Bastó un llamamiento impersonal para congregar a los primeros:
unos renglones declarando llanamente el propósito sentimental y la
falta de elementos para darles cima. Y al día siguiente, y en los
cinco que le sucedieron, unas multitudes de mujeres y hombres para
quienes ni el hambre ni el sueño contaban ya. Seis días de trabajo
febril, total, como si ninguno de los que me ayudaban tuviera, fuera
de lo mío, nada que hacer. Seis días que fueron casi un solo día,
porque no hubo entre ellos apenas las pausas de las noches. Y así,
como por obra de milagro, no me faltó el domingo, en las
cuatrocientas y tantas secciones de Madrid, ni un interventor, ni un
voceador de candidaturas, ni un solo detalle de los que acreditan la
más perfecta máquina electoral. Y tampoco fueron remisos en acudir a
las urnas para honrarme con su voto más de veintiocho mil electores.

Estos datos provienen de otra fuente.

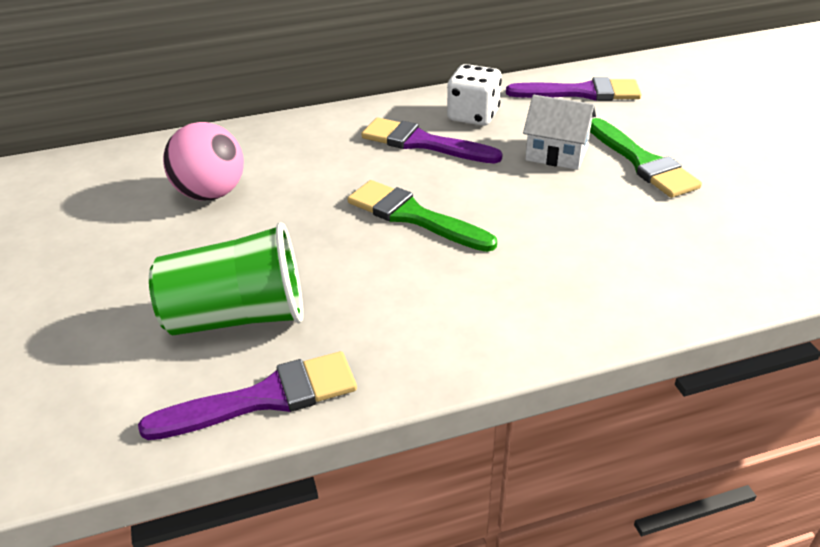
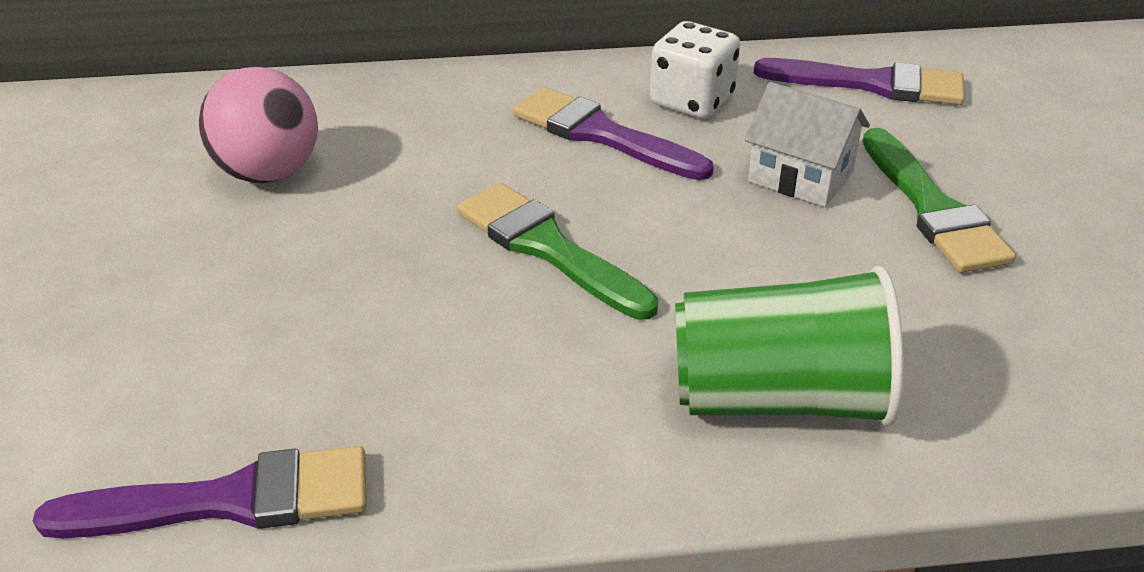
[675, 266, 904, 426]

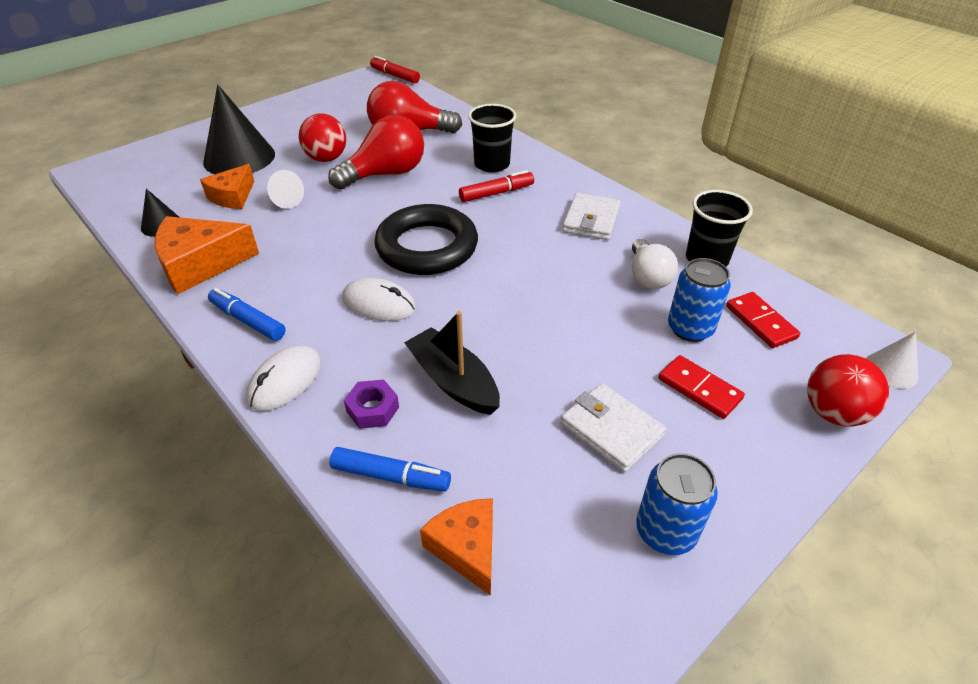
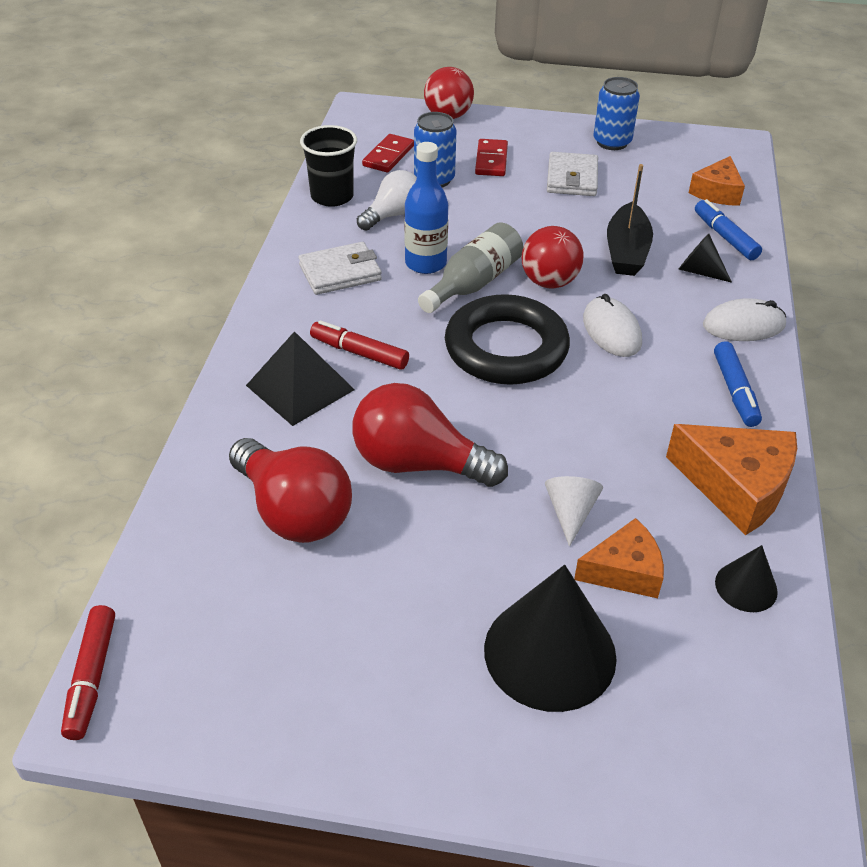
[866, 332, 918, 389] (first image)
[404, 142, 448, 274]
[418, 222, 523, 313]
[522, 226, 583, 288]
[679, 234, 732, 283]
[246, 331, 355, 426]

¿Cómo liquidar esta inmensa deuda de gratitud, si toda palabra
que intento dar en pago palidece, de pobre, en comparación con lo que
pretende retribuir? ¿Y cómo va a bastar una general expresión de
agradecimiento para corresponder a tantos inestimables auxilios
individuales? No basta, desde luego, ni con ello me considero
cumplido. Quiero, al menos, dar las gracias, uno por uno, a cuantos me
han escrito palabras de afecto. Pero la montaña de cartas y
telegramas, que me abruman y me enorgullecen, no puede contestarse en
pocos días, y menos cuando mi despacho, agigantado durante las
elecciones, ha vuelto a reducirse en medios personales y técnicos a
su modestia habitual. A todos contestaré, sin embargo. Sólo pido
ahora, encarecidamente, que nadie atribuya mi tardanza a ingratitud
(como nadie, sin duda, atribuyó a descortesía la imposibilidad de
dirigirme a todos los electores, que son más de doscientos mil,
enviándoles previamente mi candidatura), y que reciba este anticipo
de sincero reconocimiento a cuenta del reconocimiento total.

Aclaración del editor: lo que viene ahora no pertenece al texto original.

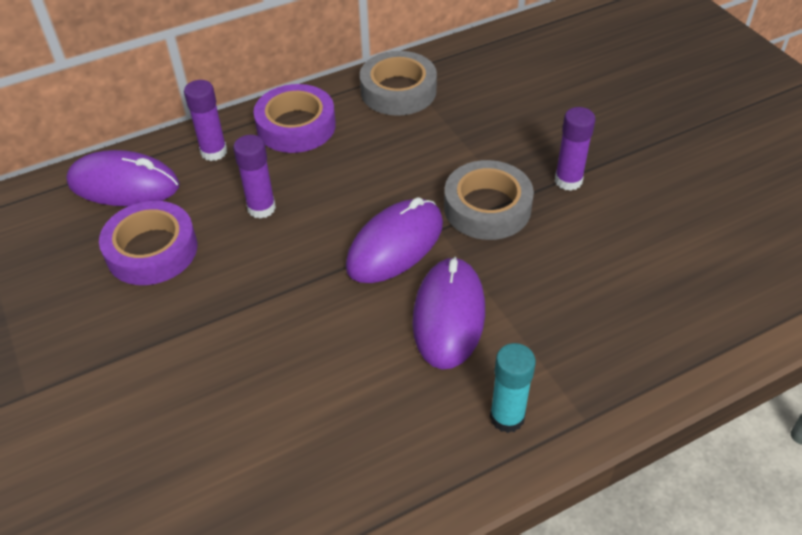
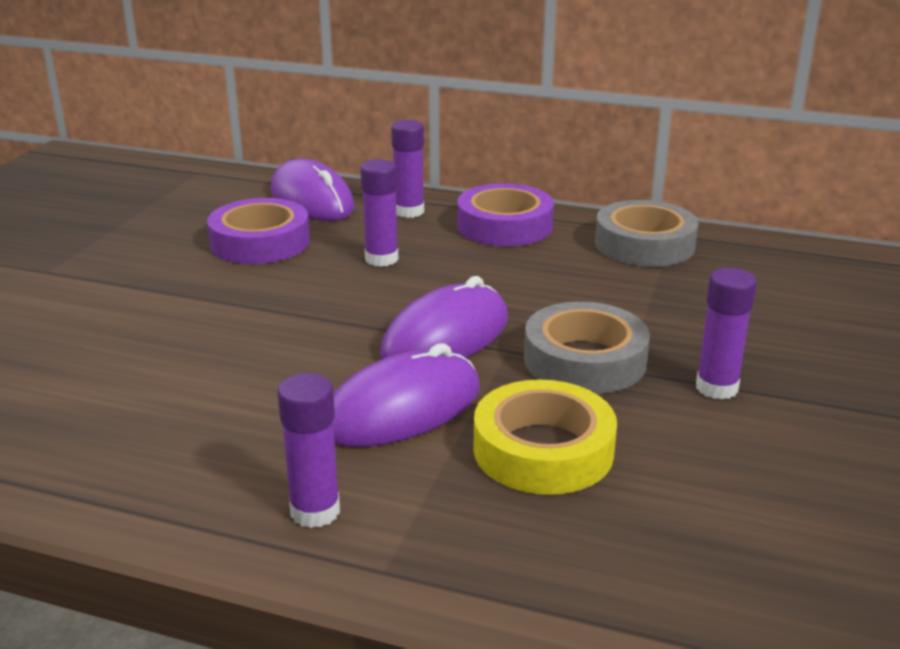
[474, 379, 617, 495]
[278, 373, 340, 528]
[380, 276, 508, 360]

Y ahora a todos, por las omisiones en que haya podido incurrir y en
que incurra, mil perdones. Consideren que en aquellos seis días
febriles, en que nadie durmió por hacer a paso de vértigo un trabajo
de meses, toda imperfección es disculpable. ¡Y cómo va a achicar el
espíritu en mezquinos resentimientos por imperfecciones involuntarias
nadie que de veras, con el corazón en alto, haya participado en las
hondas y finas emociones que trajo la elección del domingo!